» **JOB**: Convert each line of the material into a row of a Markdown table with the columns "No." and "Line", skipping blank lines.

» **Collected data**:
.....

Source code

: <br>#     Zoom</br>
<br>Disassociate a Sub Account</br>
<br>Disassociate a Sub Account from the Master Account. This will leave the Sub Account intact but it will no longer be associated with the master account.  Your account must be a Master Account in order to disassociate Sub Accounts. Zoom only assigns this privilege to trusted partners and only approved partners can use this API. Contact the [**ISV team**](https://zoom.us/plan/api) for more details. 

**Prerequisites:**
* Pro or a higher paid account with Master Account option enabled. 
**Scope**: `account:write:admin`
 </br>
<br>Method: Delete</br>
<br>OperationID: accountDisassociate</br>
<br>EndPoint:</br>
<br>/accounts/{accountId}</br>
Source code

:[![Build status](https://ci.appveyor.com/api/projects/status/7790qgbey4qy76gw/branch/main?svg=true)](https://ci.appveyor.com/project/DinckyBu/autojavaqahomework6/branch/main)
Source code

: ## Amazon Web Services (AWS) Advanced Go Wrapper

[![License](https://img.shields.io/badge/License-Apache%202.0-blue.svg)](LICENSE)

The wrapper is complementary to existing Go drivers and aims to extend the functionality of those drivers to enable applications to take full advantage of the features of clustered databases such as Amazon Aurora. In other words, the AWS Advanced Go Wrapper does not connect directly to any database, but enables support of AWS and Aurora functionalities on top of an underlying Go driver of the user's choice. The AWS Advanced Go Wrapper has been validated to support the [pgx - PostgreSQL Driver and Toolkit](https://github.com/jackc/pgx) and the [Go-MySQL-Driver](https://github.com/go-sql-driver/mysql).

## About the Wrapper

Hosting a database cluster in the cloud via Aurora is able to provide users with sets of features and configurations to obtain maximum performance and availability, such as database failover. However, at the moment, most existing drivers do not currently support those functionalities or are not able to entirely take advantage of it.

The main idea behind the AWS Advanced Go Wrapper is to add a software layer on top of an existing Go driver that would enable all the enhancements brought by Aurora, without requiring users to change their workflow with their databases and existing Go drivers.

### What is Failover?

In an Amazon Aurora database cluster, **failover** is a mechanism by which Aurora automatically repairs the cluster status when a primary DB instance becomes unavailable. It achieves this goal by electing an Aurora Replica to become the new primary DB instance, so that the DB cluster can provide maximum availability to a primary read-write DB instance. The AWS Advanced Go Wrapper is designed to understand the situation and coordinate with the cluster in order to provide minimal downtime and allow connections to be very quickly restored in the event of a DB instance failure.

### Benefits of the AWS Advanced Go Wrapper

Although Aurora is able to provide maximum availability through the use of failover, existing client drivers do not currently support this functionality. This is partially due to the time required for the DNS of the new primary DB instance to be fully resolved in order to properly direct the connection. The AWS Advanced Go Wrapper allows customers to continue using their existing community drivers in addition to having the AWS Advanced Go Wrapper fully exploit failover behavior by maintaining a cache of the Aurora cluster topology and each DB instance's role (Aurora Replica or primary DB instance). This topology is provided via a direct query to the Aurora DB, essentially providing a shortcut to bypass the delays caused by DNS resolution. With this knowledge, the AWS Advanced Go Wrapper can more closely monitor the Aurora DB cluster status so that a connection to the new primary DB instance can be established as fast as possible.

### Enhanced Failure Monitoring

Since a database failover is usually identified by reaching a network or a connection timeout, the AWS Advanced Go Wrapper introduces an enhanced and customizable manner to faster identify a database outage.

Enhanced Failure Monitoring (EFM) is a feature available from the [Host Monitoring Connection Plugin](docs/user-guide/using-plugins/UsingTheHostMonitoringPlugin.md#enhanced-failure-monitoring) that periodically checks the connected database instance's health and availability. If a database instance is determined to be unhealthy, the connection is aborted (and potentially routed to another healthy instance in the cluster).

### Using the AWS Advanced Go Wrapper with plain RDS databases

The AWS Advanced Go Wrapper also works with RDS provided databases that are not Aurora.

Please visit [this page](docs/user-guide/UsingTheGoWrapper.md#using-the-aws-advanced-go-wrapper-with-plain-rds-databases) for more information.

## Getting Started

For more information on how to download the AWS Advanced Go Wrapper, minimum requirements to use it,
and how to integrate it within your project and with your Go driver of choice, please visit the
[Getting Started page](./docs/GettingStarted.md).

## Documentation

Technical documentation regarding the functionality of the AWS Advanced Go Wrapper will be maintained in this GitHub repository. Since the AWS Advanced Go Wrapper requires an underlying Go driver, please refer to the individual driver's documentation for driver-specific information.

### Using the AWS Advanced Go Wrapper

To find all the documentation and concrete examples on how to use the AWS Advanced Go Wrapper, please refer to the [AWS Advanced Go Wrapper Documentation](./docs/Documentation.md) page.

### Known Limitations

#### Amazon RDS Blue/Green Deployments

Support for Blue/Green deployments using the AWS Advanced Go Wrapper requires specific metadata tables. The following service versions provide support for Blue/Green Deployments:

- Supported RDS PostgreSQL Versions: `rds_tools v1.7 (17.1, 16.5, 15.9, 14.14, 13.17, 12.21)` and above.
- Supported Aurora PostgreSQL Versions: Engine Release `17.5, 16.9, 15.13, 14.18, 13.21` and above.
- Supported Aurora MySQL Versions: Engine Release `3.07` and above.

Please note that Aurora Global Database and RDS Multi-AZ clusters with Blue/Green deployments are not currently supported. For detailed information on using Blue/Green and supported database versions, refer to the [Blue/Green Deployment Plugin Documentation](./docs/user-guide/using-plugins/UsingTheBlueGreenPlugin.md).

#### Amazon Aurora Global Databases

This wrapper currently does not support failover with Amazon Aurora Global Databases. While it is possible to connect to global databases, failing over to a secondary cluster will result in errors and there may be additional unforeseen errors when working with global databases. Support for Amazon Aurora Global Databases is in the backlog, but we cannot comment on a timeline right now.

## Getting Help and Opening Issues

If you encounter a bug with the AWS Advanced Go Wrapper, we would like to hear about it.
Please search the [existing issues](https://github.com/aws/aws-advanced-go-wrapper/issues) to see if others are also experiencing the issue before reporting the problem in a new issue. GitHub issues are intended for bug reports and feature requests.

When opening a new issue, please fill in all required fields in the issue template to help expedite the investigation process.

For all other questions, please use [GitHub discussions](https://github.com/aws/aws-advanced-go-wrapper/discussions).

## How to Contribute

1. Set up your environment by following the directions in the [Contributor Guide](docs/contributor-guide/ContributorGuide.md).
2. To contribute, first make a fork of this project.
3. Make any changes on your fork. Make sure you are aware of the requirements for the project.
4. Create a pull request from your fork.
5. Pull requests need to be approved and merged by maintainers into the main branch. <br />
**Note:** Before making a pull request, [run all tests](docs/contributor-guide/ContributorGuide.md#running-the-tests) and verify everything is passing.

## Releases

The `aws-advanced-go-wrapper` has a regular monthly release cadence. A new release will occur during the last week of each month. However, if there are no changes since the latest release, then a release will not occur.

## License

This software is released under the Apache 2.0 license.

.....

» **FINISHED EXERCISE**:
| No. | Line |
|---|---|
| 1 | Source code |
| 2 | : <br>#     Zoom</br> |
| 3 | <br>Disassociate a Sub Account</br> |
| 4 | <br>Disassociate a Sub Account from the Master Account. This will leave the Sub Account intact but it will no longer be associated with the master account.  Your account must be a Master Account in order to disassociate Sub Accounts. Zoom only assigns this privilege to trusted partners and only approved partners can use this API. Contact the [**ISV team**](https://zoom.us/plan/api) for more details.  |
| 5 | **Prerequisites:** |
| 6 | * Pro or a higher paid account with Master Account option enabled.  |
| 7 | **Scope**: `account:write:admin` |
| 8 |  </br> |
| 9 | <br>Method: Delete</br> |
| 10 | <br>OperationID: accountDisassociate</br> |
| 11 | <br>EndPoint:</br> |
| 12 | <br>/accounts/{accountId}</br> |
| 13 | Source code |
| 14 | :[![Build status](https://ci.appveyor.com/api/projects/status/7790qgbey4qy76gw/branch/main?svg=true)](https://ci.appveyor.com/project/DinckyBu/autojavaqahomework6/branch/main) |
| 15 | Source code |
| 16 | : ## Amazon Web Services (AWS) Advanced Go Wrapper |
| 17 | [![License](https://img.shields.io/badge/License-Apache%202.0-blue.svg)](LICENSE) |
| 18 | The wrapper is complementary to existing Go drivers and aims to extend the functionality of those drivers to enable applications to take full advantage of the features of clustered databases such as Amazon Aurora. In other words, the AWS Advanced Go Wrapper does not connect directly to any database, but enables support of AWS and Aurora functionalities on top of an underlying Go driver of the user's choice. The AWS Advanced Go Wrapper has been validated to support the [pgx - PostgreSQL Driver and Toolkit](https://github.com/jackc/pgx) and the [Go-MySQL-Driver](https://github.com/go-sql-driver/mysql). |
| 19 | ## About the Wrapper |
| 20 | Hosting a database cluster in the cloud via Aurora is able to provide users with sets of features and configurations to obtain maximum performance and availability, such as database failover. However, at the moment, most existing drivers do not currently support those functionalities or are not able to entirely take advantage of it. |
| 21 | The main idea behind the AWS Advanced Go Wrapper is to add a software layer on top of an existing Go driver that would enable all the enhancements brought by Aurora, without requiring users to change their workflow with their databases and existing Go drivers. |
| 22 | ### What is Failover? |
| 23 | In an Amazon Aurora database cluster, **failover** is a mechanism by which Aurora automatically repairs the cluster status when a primary DB instance becomes unavailable. It achieves this goal by electing an Aurora Replica to become the new primary DB instance, so that the DB cluster can provide maximum availability to a primary read-write DB instance. The AWS Advanced Go Wrapper is designed to understand the situation and coordinate with the cluster in order to provide minimal downtime and allow connections to be very quickly restored in the event of a DB instance failure. |
| 24 | ### Benefits of the AWS Advanced Go Wrapper |
| 25 | Although Aurora is able to provide maximum availability through the use of failover, existing client drivers do not currently support this functionality. This is partially due to the time required for the DNS of the new primary DB instance to be fully resolved in order to properly direct the connection. The AWS Advanced Go Wrapper allows customers to continue using their existing community drivers in addition to having the AWS Advanced Go Wrapper fully exploit failover behavior by maintaining a cache of the Aurora cluster topology and each DB instance's role (Aurora Replica or primary DB instance). This topology is provided via a direct query to the Aurora DB, essentially providing a shortcut to bypass the delays caused by DNS resolution. With this knowledge, the AWS Advanced Go Wrapper can more closely monitor the Aurora DB cluster status so that a connection to the new primary DB instance can be established as fast as possible. |
| 26 | ### Enhanced Failure Monitoring |
| 27 | Since a database failover is usually identified by reaching a network or a connection timeout, the AWS Advanced Go Wrapper introduces an enhanced and customizable manner to faster identify a database outage. |
| 28 | Enhanced Failure Monitoring (EFM) is a feature available from the [Host Monitoring Connection Plugin](docs/user-guide/using-plugins/UsingTheHostMonitoringPlugin.md#enhanced-failure-monitoring) that periodically checks the connected database instance's health and availability. If a database instance is determined to be unhealthy, the connection is aborted (and potentially routed to another healthy instance in the cluster). |
| 29 | ### Using the AWS Advanced Go Wrapper with plain RDS databases |
| 30 | The AWS Advanced Go Wrapper also works with RDS provided databases that are not Aurora. |
| 31 | Please visit [this page](docs/user-guide/UsingTheGoWrapper.md#using-the-aws-advanced-go-wrapper-with-plain-rds-databases) for more information. |
| 32 | ## Getting Started |
| 33 | For more information on how to download the AWS Advanced Go Wrapper, minimum requirements to use it, |
| 34 | and how to integrate it within your project and with your Go driver of choice, please visit the |
| 35 | [Getting Started page](./docs/GettingStarted.md). |
| 36 | ## Documentation |
| 37 | Technical documentation regarding the functionality of the AWS Advanced Go Wrapper will be maintained in this GitHub repository. Since the AWS Advanced Go Wrapper requires an underlying Go driver, please refer to the individual driver's documentation for driver-specific information. |
| 38 | ### Using the AWS Advanced Go Wrapper |
| 39 | To find all the documentation and concrete examples on how to use the AWS Advanced Go Wrapper, please refer to the [AWS Advanced Go Wrapper Documentation](./docs/Documentation.md) page. |
| 40 | ### Known Limitations |
| 41 | #### Amazon RDS Blue/Green Deployments |
| 42 | Support for Blue/Green deployments using the AWS Advanced Go Wrapper requires specific metadata tables. The following service versions provide support for Blue/Green Deployments: |
| 43 | - Supported RDS PostgreSQL Versions: `rds_tools v1.7 (17.1, 16.5, 15.9, 14.14, 13.17, 12.21)` and above. |
| 44 | - Supported Aurora PostgreSQL Versions: Engine Release `17.5, 16.9, 15.13, 14.18, 13.21` and above. |
| 45 | - Supported Aurora MySQL Versions: Engine Release `3.07` and above. |
| 46 | Please note that Aurora Global Database and RDS Multi-AZ clusters with Blue/Green deployments are not currently supported. For detailed information on using Blue/Green and supported database versions, refer to the [Blue/Green Deployment Plugin Documentation](./docs/user-guide/using-plugins/UsingTheBlueGreenPlugin.md). |
| 47 | #### Amazon Aurora Global Databases |
| 48 | This wrapper currently does not support failover with Amazon Aurora Global Databases. While it is possible to connect to global databases, failing over to a secondary cluster will result in errors and there may be additional unforeseen errors when working with global databases. Support for Amazon Aurora Global Databases is in the backlog, but we cannot comment on a timeline right now. |
| 49 | ## Getting Help and Opening Issues |
| 50 | If you encounter a bug with the AWS Advanced Go Wrapper, we would like to hear about it. |
| 51 | Please search the [existing issues](https://github.com/aws/aws-advanced-go-wrapper/issues) to see if others are also experiencing the issue before reporting the problem in a new issue. GitHub issues are intended for bug reports and feature requests. |
| 52 | When opening a new issue, please fill in all required fields in the issue template to help expedite the investigation process. |
| 53 | For all other questions, please use [GitHub discussions](https://github.com/aws/aws-advanced-go-wrapper/discussions). |
| 54 | ## How to Contribute |
| 55 | 1. Set up your environment by following the directions in the [Contributor Guide](docs/contributor-guide/ContributorGuide.md). |
| 56 | 2. To contribute, first make a fork of this project. |
| 57 | 3. Make any changes on your fork. Make sure you are aware of the requirements for the project. |
| 58 | 4. Create a pull request from your fork. |
| 59 | 5. Pull requests need to be approved and merged by maintainers into the main branch. <br /> |
| 60 | **Note:** Before making a pull request, [run all tests](docs/contributor-guide/ContributorGuide.md#running-the-tests) and verify everything is passing. |
| 61 | ## Releases |
| 62 | The `aws-advanced-go-wrapper` has a regular monthly release cadence. A new release will occur during the last week of each month. However, if there are no changes since the latest release, then a release will not occur. |
| 63 | ## License |
| 64 | This software is released under the Apache 2.0 license. |